**Extracted data**

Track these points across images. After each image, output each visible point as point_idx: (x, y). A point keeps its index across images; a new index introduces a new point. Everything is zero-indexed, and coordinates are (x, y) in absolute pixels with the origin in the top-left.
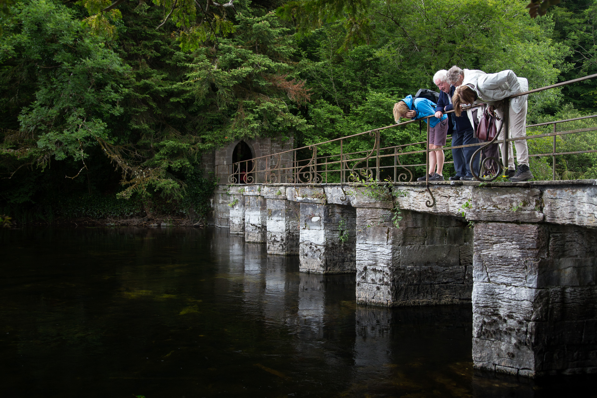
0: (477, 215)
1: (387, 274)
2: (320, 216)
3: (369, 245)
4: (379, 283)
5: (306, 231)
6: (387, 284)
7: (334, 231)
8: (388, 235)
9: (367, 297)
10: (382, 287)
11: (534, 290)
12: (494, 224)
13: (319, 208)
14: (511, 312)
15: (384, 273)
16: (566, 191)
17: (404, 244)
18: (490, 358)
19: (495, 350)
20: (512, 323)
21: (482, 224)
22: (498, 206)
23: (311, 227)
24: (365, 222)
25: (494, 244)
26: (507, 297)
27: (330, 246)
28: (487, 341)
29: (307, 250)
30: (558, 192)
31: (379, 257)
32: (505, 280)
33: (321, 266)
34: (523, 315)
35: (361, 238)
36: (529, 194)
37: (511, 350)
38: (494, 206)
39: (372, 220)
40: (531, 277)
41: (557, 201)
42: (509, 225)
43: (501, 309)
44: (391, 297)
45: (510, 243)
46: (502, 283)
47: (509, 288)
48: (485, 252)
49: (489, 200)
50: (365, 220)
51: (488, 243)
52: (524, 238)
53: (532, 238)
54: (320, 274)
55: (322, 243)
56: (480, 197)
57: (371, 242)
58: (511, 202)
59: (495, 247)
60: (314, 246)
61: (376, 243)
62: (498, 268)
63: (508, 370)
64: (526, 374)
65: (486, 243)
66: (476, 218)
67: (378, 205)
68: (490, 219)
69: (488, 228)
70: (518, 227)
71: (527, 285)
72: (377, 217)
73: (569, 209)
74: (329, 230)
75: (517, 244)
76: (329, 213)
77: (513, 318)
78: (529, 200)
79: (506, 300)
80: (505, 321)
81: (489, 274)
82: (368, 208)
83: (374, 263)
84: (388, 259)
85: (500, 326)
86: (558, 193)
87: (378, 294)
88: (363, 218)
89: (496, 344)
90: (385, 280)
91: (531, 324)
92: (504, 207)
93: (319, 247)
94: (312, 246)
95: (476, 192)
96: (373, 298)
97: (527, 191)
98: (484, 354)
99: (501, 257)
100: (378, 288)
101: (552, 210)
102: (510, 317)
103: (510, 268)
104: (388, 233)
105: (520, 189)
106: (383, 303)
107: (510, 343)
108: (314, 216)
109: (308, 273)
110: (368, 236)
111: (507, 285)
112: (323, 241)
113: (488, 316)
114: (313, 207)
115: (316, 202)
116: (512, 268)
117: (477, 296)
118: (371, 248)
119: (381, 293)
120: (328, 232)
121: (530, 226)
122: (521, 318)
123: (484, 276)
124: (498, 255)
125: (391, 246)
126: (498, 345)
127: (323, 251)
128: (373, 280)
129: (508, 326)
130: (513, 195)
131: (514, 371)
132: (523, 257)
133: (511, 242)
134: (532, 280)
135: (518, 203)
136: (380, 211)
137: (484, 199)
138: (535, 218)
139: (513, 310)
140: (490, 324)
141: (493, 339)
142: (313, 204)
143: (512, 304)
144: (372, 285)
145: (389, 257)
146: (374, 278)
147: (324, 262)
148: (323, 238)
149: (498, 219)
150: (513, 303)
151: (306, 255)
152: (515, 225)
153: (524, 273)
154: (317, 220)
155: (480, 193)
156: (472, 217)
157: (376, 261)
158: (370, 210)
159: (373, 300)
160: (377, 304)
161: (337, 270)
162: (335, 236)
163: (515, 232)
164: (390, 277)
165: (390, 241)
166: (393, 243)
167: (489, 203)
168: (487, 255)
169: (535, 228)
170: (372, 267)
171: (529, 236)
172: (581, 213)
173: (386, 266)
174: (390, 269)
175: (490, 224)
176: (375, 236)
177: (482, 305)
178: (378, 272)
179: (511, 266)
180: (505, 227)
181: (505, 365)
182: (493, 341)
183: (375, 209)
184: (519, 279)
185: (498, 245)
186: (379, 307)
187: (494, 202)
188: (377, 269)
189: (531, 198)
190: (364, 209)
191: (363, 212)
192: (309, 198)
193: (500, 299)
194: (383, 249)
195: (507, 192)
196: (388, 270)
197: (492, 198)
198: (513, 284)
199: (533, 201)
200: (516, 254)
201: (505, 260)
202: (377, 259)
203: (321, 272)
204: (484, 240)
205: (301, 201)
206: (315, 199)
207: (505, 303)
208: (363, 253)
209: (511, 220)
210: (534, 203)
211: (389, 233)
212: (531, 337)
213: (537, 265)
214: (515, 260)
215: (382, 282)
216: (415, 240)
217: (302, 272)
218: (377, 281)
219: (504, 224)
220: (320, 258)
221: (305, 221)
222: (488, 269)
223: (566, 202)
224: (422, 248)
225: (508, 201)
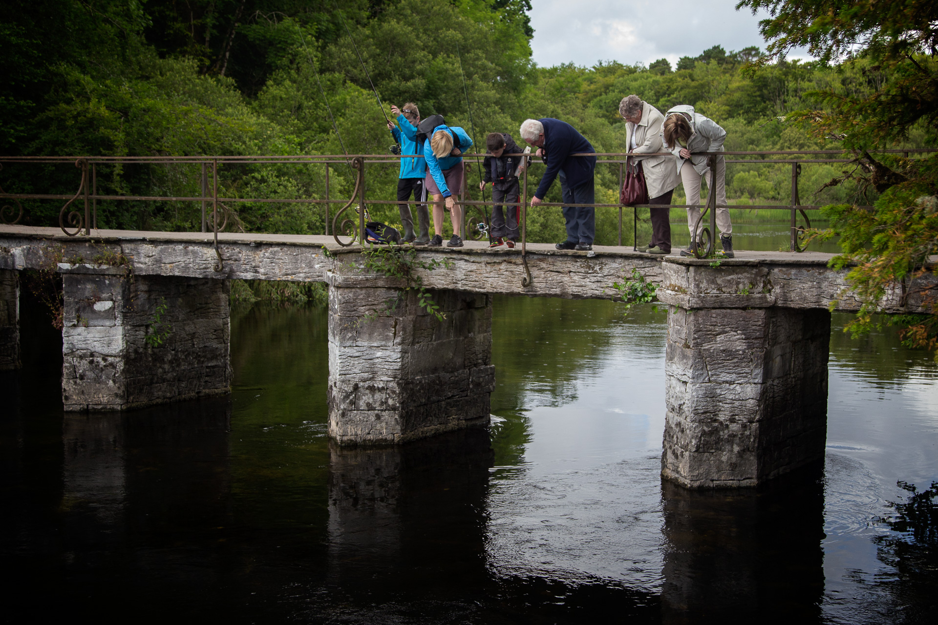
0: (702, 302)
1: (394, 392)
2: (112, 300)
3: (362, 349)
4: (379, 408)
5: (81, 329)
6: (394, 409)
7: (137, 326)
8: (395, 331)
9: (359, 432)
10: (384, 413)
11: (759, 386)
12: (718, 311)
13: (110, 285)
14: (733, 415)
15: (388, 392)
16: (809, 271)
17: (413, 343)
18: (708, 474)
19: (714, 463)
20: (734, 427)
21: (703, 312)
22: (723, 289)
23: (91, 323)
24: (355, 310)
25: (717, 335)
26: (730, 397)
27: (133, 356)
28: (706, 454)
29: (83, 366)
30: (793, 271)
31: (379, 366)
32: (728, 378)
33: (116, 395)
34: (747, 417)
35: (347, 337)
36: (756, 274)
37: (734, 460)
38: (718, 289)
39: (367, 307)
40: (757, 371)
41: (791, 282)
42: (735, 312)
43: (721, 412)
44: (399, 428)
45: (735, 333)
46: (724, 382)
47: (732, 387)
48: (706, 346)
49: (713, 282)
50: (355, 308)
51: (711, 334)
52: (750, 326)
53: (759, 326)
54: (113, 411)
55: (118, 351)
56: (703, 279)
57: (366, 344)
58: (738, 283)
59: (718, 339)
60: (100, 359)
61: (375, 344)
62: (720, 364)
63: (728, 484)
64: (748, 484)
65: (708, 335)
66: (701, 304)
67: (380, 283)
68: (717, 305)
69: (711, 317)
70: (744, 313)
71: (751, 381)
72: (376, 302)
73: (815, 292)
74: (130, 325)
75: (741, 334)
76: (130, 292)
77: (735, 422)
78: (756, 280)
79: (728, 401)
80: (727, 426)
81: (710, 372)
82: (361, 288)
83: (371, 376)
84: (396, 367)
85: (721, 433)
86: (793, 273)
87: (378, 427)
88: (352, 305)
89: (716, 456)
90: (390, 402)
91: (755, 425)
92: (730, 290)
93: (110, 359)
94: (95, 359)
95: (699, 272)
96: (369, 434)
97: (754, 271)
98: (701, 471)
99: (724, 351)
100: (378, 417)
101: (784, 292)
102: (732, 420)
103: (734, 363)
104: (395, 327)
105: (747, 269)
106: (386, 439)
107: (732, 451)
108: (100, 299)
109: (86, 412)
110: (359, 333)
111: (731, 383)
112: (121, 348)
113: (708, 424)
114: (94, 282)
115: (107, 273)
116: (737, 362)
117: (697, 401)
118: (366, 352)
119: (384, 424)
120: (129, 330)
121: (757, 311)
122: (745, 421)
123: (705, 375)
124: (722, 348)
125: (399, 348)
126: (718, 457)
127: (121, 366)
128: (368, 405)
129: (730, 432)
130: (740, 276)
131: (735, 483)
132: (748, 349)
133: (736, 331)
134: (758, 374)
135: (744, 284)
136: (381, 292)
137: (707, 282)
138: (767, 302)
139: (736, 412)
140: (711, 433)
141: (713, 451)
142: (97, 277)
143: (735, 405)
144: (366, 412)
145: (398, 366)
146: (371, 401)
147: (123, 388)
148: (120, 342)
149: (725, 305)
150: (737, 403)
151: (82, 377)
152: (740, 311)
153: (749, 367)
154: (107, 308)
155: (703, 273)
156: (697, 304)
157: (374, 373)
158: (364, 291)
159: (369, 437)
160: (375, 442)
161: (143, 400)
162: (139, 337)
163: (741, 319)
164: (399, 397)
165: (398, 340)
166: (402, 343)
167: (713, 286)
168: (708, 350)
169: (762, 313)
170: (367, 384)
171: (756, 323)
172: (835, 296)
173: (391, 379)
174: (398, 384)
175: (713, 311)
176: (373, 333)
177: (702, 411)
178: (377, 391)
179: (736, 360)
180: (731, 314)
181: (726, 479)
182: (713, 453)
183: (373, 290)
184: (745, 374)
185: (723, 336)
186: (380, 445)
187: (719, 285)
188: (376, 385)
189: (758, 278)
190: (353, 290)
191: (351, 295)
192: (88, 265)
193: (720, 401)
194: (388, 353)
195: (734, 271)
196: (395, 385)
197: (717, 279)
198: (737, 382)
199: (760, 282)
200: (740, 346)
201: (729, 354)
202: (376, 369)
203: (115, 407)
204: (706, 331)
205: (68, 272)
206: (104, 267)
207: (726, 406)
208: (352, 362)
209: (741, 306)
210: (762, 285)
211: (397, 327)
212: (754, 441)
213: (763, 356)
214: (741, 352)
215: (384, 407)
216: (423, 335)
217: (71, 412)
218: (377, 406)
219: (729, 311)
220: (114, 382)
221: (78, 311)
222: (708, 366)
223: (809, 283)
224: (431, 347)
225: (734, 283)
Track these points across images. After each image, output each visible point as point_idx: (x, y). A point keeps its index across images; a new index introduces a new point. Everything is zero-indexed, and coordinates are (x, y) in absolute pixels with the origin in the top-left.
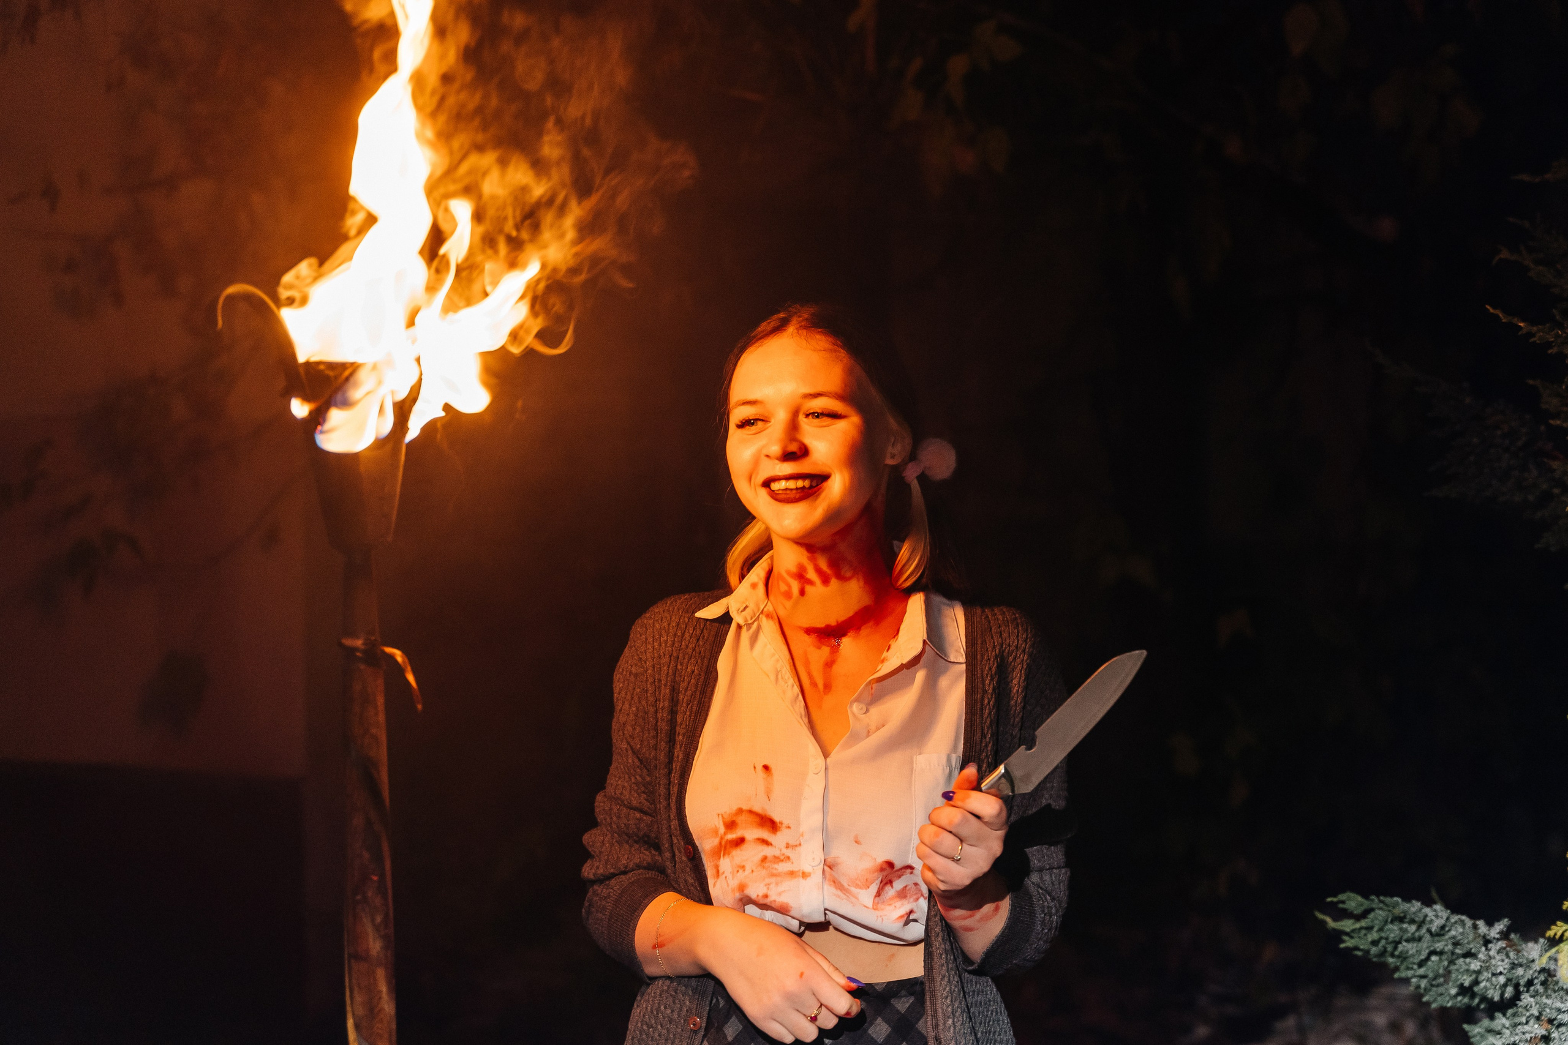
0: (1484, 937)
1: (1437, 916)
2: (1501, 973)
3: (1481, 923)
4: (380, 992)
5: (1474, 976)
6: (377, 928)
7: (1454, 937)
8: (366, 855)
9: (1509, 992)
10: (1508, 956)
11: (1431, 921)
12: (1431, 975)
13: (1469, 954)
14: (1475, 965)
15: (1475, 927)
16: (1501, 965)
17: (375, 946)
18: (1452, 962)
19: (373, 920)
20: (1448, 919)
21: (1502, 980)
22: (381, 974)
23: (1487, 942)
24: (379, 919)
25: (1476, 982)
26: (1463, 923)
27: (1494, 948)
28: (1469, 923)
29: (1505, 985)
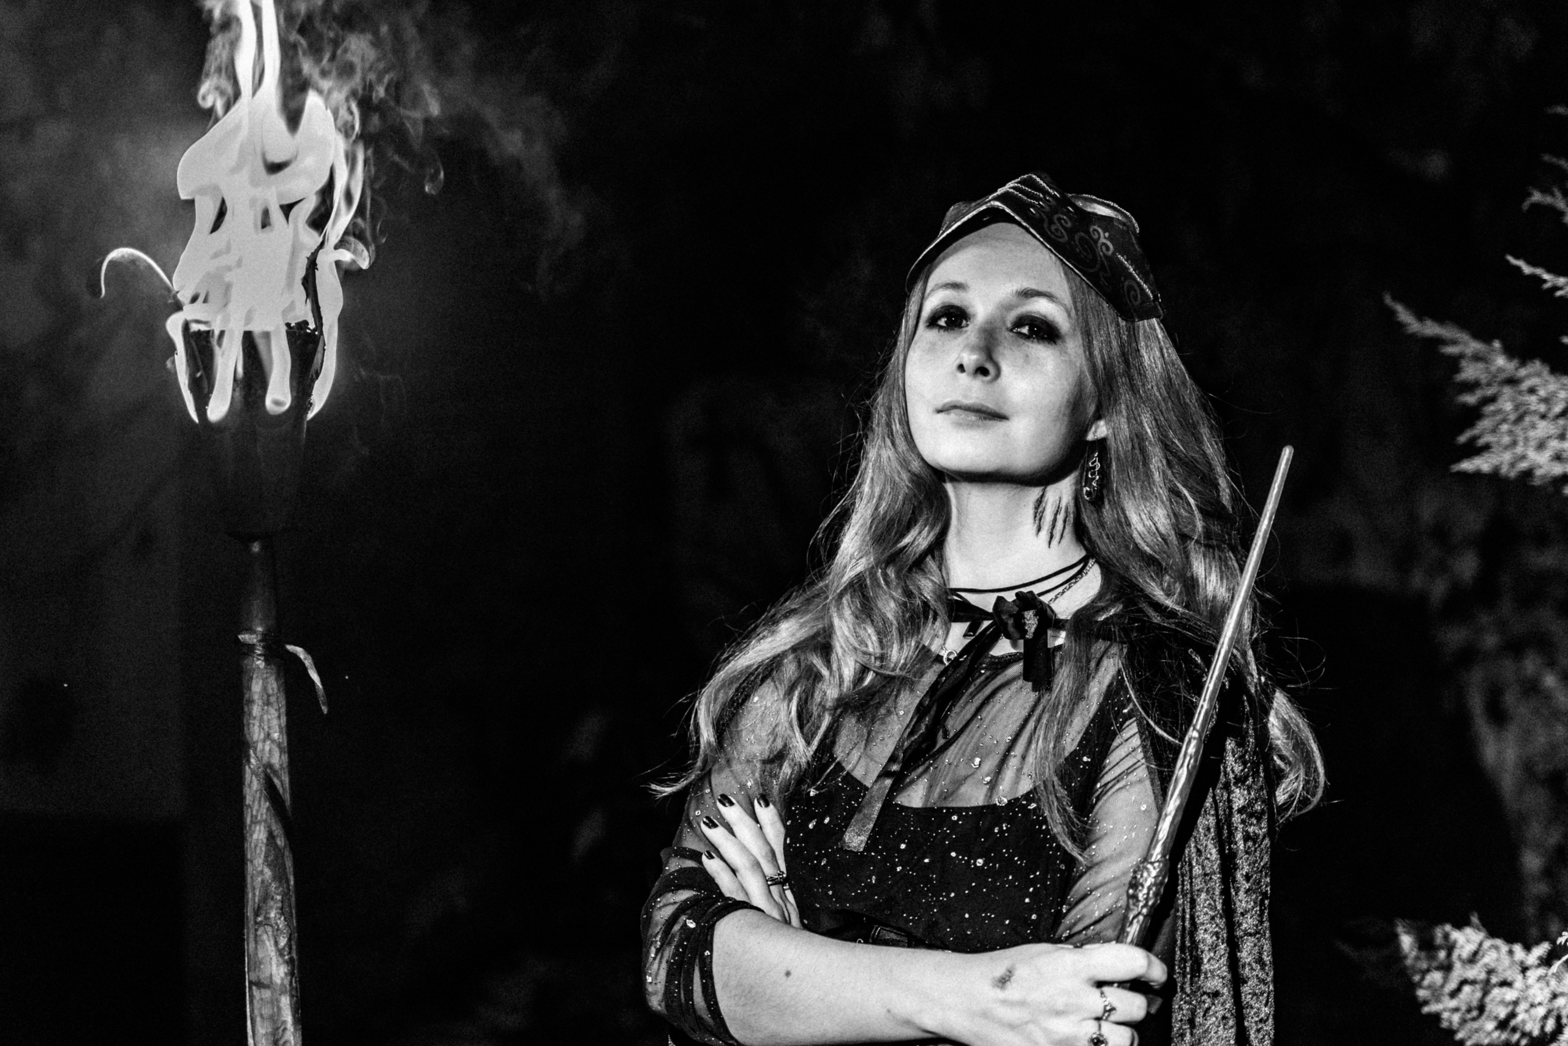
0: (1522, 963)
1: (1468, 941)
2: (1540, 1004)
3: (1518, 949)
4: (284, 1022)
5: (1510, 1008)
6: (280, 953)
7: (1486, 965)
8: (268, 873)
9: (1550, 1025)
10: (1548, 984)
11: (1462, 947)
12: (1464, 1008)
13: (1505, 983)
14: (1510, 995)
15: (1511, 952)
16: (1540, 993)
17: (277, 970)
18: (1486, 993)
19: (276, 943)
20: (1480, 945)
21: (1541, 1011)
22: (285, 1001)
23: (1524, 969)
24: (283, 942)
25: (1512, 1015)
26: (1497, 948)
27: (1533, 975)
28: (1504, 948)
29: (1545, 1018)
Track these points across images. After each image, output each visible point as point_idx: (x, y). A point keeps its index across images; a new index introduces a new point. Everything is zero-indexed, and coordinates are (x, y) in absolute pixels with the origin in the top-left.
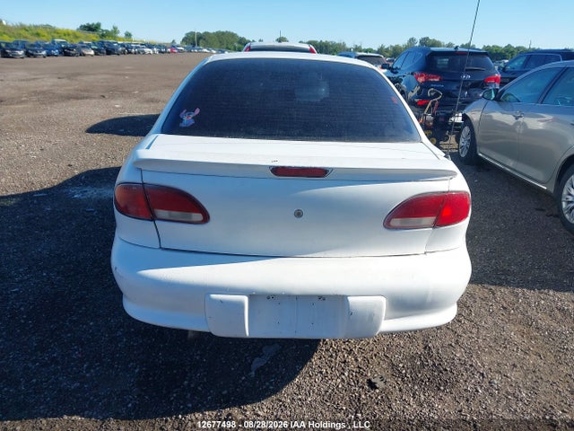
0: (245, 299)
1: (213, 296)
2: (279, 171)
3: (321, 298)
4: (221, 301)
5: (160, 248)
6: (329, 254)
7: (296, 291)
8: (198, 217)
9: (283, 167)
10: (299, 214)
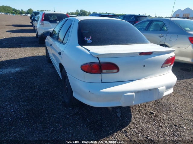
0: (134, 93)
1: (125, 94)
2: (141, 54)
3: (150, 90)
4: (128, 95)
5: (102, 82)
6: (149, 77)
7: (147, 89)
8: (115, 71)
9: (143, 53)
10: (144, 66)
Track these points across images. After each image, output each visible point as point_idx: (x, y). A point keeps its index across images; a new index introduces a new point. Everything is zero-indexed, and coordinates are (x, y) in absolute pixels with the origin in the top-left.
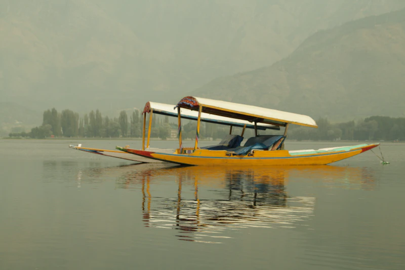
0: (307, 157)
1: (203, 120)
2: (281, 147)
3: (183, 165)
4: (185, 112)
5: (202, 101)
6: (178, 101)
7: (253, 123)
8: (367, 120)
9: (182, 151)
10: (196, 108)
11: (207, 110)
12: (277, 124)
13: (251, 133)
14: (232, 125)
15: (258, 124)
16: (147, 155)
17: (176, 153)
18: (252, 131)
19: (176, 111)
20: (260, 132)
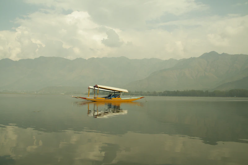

**Task to carry out**
Using the material above, transcribe exactly the lines from the line with "125: (391, 246)" to the line with "161: (337, 270)"; both count, and nothing else goes in.

**Task response**
125: (391, 246)
126: (498, 345)
127: (323, 251)
128: (373, 280)
129: (508, 326)
130: (513, 195)
131: (514, 371)
132: (523, 257)
133: (511, 242)
134: (532, 280)
135: (518, 203)
136: (380, 211)
137: (484, 199)
138: (535, 218)
139: (513, 310)
140: (490, 324)
141: (493, 339)
142: (313, 204)
143: (512, 304)
144: (372, 285)
145: (389, 257)
146: (374, 278)
147: (324, 262)
148: (323, 238)
149: (498, 219)
150: (513, 303)
151: (306, 255)
152: (515, 225)
153: (524, 273)
154: (317, 220)
155: (480, 193)
156: (472, 217)
157: (376, 261)
158: (370, 210)
159: (373, 300)
160: (377, 304)
161: (337, 270)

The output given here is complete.